Mel Bochner’s text-based artworks are classic examples of Conceptual art, created by an artist who helped to essentially define the genre. In 1966, Bochner curated what is considered to be the first show exclusively focused on the movement. Prime examples are his The Joys of Yiddish works, which feature a lexicon specifically centered around Jewish-American identity.
Mel Bochner, The Joys of Yiddish, 2006. Installation am Dachfries des Haus der Kunst, 2013. Foto: Wilfried Petzi. Courtesy Haus der Kunst, Munich.

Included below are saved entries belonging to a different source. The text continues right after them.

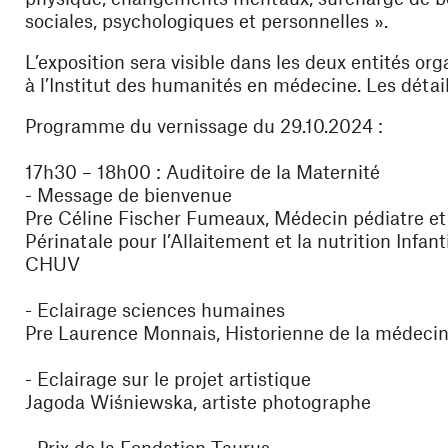
sociales, psychologiques et personnelles ».
L’exposition sera visible dans les deux entités org
à l’Institut des humanités en médecine. Les détail
Programme du vernissage du 29.10.2024 :
17h30 – 18h00 : Auditoire de la Maternité
- Message de bienvenue
Pre Céline Fischer Fumeaux, Médecin pédiatre et
Périnatale pour l’Allaitement et la nutrition Infan
CHUV
- Eclairage sciences humaines
Pre Laurence Monnais, Historienne de la médeci
- Eclairage sur le projet artistique
Jagoda Wiśniewska, artiste photographe
- Prix de la Fondation Taurus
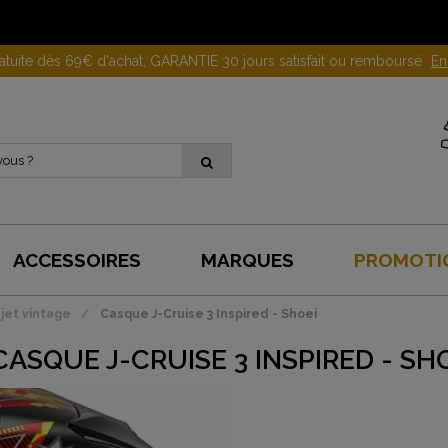
Gagnez 10 euros en parrainant un proche !
En savoir plus
ACCESSOIRES
MARQUES
PROMOTI
jet vintage
Casque J-Cruise 3 Inspired - Shoei
CASQUE J-CRUISE 3 INSPIRED - SH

The artist has produced several slightly differing versions of this set of Yiddish words, beginning with a covering a traffic barrier outside of Chicago’s Spertus Institute for Jewish Learning and Leadership in 2006, then two paintings in 2012, the facade of Haus der Kunst, Munich in 2013, and now, a print edition of 30 produced by Two Palms.
Bochner’s interest in molding materials and processes has been the cornerstone of his long and prolific career. In a recent essay for Triple Canopy, “The Medium and the Tedium,” he wrote of the repressive nature of media-specific practices, noting that, for him, “new ideas evolved into new mediums.” The Joys of Yiddish, then, and the various forms it has taken, speaks to the concept of environment-as-medium. The presentation of Yiddish phrases, after all, conveys a far different meaning when it’s done on a former Nazi art museum in Munich than in The Jewish Museum in New York City.
The graphic yellow-gold letters on a black background is a reference to the stars Jews were forced to wear during Nazi occupation. The work itself contains descriptors of Yiddish origin that have been adopted into colloquial English, including “kvetcher” and “schmoozer.” The pieces are named after Leo Rosten’s 1968 book of Yiddish words and phrases of the same title.
As Norman L. Kleeblatt, the chief curator at The Jewish Museum, wrote on the occasion of “Strong Language,” Bochner’s exhibition at the museum in 2014, for many Americans these words were first popularized by Jewish comedians in the ’50s and ’60s—as an entrance point into an entire culture and language, which was deemed a fairly odd one. The work was inspired in part by the oft-overlooked “ironic, skeptical, and frequently scatological view of human nature” of Yiddish, the artist explains—and it succeeds in communicating the rich, joyful Jewish culture and its strong presence in the United States and across the world.